Das war eine heikle Frage, und Catterina konnte sich nur widerstrebend dazu durchringen, sie wahrheitsgemäß zu beantworten. Don Raffael hörte sich die trotzige Schilderung ihrer Ängste kommentarlos an, stieg schließlich aus dem Bett und unternahm vorsichtig tastend Gehversuche. Sie waren zittrig, mäßig erfolgreich und sehr schmerzhaft, und als die völlige Erschöpfung ihn aufs Bett zurückzwang, war er noch immer nicht von der Angst kuriert, daß dieser Anfall dauerhafte Schäden verursacht haben könne. Denn es war, wie er Catterina nach einer Verschnaufpause mitteilte, ein außerordentlich schwerer Anfall gewesen — der schwerste seit Jahren; und natürlich habe er sich das selbst zuzuschreiben.

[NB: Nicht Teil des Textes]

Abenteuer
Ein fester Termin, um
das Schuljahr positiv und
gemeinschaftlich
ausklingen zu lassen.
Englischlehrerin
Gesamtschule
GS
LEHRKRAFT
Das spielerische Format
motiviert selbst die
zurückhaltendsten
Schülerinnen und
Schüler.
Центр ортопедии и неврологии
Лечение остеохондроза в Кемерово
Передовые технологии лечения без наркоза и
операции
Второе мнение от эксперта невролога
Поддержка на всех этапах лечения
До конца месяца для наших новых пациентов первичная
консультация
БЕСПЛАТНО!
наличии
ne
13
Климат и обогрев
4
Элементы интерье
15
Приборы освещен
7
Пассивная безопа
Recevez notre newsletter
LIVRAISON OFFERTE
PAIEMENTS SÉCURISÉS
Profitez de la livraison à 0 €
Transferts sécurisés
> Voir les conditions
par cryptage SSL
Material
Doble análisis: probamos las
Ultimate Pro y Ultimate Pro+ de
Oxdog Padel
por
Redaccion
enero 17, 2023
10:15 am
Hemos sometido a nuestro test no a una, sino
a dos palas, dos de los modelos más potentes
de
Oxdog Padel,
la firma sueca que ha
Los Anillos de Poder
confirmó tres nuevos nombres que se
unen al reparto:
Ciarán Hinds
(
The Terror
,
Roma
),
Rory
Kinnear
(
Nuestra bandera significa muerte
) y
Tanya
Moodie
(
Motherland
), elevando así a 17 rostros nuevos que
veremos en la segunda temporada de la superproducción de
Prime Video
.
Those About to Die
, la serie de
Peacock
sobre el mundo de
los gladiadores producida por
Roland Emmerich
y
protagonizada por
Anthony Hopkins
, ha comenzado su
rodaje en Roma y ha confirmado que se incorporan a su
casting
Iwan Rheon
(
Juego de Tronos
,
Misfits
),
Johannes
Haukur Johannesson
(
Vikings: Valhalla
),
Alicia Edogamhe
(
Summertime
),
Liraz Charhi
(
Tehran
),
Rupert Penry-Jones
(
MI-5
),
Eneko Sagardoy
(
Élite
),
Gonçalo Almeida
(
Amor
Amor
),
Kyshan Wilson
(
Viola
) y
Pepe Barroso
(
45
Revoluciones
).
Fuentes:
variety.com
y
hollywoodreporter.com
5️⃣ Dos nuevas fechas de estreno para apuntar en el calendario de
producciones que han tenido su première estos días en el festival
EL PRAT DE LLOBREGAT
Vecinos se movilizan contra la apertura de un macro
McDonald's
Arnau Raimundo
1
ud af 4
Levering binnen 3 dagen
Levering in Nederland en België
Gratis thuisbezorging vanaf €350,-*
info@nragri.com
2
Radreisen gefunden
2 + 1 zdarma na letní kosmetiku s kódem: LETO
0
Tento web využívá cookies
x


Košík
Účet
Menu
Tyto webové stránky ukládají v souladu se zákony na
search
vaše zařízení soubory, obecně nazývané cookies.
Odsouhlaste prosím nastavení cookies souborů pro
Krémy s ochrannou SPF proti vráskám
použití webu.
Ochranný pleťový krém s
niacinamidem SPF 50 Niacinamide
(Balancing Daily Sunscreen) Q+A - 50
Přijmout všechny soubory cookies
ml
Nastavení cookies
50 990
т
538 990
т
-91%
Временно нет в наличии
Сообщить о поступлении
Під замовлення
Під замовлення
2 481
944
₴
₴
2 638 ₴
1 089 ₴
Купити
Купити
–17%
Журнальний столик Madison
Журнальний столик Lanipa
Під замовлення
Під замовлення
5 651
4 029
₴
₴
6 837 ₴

"Ich hätte es wissen müssen," sagte er übellaunig. "Der Anblick von größeren Mengen Blut ist mir noch nie bekommen. Es war so gut wie sicher, daß heute nacht ein Anfall stattfinden würde, und ich war dumm genug, nicht daran zu denken! Statt über eine Menge nutzloses Zeug zu streiten, hätten wir besprechen sollen, was Ihr in einer solchen Lage tun und — vor allem, vor allem! — was Ihr unbedingt lassen solltet. Wäre ich von Anfang an sicher gewesen, daß Ihr keine Hilfe holen würdet, dann wäre die ganze Sache weit weniger übel verlaufen. Aber nach all dem Unsinn, den Ihr heute abend geredet habt — wie konnte ich da noch hoffen, daß Ihr in einem solchen Notfall imstande sein würdet, vernünftig zu handeln!"